## [ABOUT THIS EXERCISE]
Look through the entries below and extract exactly the lines from the one containing "thumb cmc: (355, 874)" through the one containing "ring mcp: (13, 275)", ends included.

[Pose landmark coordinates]
<<<<

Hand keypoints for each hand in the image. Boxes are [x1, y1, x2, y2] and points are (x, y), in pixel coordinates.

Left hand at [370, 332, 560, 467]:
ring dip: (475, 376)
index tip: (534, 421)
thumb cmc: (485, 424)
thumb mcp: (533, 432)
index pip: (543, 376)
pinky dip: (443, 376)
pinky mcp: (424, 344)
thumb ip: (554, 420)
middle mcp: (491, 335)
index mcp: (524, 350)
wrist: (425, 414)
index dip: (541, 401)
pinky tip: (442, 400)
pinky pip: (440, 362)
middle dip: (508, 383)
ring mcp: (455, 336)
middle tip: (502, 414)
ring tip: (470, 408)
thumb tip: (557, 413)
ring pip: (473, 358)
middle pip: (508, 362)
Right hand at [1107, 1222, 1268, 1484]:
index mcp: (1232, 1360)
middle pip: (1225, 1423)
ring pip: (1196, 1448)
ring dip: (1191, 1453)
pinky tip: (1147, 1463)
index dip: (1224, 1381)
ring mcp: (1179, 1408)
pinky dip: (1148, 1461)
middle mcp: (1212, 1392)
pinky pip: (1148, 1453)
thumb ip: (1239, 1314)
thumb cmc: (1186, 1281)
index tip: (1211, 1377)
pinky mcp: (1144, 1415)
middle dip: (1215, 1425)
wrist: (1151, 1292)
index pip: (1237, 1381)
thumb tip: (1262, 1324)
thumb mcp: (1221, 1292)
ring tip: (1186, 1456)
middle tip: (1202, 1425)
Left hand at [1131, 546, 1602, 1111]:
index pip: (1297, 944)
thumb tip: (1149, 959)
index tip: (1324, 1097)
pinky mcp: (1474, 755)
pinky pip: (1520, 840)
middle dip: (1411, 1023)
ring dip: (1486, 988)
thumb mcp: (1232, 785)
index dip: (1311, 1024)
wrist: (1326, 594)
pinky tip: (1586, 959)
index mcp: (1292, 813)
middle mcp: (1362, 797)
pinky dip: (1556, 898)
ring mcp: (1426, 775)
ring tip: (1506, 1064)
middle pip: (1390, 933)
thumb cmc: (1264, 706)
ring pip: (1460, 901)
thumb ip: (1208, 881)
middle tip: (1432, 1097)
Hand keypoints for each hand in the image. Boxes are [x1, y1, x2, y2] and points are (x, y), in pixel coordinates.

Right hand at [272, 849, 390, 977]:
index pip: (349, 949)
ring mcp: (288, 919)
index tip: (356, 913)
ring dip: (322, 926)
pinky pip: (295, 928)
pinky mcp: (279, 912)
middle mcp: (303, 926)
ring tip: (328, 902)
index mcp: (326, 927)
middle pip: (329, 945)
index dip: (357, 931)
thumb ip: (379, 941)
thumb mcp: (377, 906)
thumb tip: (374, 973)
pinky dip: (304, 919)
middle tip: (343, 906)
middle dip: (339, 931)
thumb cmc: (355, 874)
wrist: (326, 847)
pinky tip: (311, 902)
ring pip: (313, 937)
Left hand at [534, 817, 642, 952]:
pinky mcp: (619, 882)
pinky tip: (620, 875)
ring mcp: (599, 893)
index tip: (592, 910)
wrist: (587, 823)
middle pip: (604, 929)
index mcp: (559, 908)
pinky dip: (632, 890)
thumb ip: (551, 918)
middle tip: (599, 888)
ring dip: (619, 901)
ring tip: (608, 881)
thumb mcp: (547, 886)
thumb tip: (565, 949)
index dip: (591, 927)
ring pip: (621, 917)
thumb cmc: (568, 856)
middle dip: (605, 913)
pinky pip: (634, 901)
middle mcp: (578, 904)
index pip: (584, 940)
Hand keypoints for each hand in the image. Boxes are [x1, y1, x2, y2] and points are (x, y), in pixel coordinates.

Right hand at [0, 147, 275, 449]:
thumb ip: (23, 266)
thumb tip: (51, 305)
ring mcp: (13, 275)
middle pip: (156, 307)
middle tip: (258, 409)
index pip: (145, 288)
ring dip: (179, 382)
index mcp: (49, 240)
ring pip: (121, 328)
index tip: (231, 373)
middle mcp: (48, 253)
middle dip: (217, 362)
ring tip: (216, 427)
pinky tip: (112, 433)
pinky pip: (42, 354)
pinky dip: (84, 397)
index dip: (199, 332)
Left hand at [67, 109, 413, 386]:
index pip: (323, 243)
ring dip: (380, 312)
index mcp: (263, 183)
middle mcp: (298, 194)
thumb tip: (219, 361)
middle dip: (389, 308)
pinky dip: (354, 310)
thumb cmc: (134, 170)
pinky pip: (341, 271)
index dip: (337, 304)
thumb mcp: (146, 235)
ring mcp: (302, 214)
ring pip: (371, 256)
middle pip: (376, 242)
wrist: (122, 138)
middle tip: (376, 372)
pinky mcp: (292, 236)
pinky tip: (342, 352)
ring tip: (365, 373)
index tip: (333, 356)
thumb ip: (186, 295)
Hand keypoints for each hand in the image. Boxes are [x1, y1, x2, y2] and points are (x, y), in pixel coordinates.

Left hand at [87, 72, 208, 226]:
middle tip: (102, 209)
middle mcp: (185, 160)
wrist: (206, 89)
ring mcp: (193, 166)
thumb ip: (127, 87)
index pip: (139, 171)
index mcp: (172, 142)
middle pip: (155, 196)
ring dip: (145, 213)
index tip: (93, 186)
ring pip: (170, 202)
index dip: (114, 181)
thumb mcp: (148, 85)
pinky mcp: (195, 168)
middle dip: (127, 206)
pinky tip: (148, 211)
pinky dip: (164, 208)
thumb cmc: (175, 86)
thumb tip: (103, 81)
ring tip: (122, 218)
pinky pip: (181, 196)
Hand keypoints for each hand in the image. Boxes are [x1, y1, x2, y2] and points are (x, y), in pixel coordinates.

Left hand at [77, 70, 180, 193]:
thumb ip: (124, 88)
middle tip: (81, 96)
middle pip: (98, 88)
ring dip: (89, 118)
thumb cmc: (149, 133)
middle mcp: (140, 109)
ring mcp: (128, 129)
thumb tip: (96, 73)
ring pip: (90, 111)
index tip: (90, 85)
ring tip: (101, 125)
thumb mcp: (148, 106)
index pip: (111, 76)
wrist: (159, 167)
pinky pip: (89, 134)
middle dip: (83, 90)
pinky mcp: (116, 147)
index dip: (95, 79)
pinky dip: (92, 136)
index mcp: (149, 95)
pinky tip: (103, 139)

>>>>

## [REPLY]
thumb cmc: (355, 874)
wrist: (326, 847)
pinky tip: (311, 902)
ring pip: (313, 937)
Left hand at [534, 817, 642, 952]:
pinky mcp: (619, 882)
pinky tip: (620, 875)
ring mcp: (599, 893)
index tip: (592, 910)
wrist: (587, 823)
middle pip: (604, 929)
index mcp: (559, 908)
pinky dip: (632, 890)
thumb ip: (551, 918)
middle tip: (599, 888)
ring dip: (619, 901)
ring tip: (608, 881)
thumb mcp: (547, 886)
thumb tip: (565, 949)
index dip: (591, 927)
ring pip: (621, 917)
thumb cmc: (568, 856)
middle dip: (605, 913)
pinky pip: (634, 901)
middle mcp: (578, 904)
index pip: (584, 940)
Hand keypoints for each hand in the image. Boxes are [x1, y1, x2, y2] and points are (x, y), in pixel coordinates.

Right hand at [0, 147, 275, 449]:
thumb ip: (23, 266)
thumb tip: (51, 305)
ring mcp: (13, 275)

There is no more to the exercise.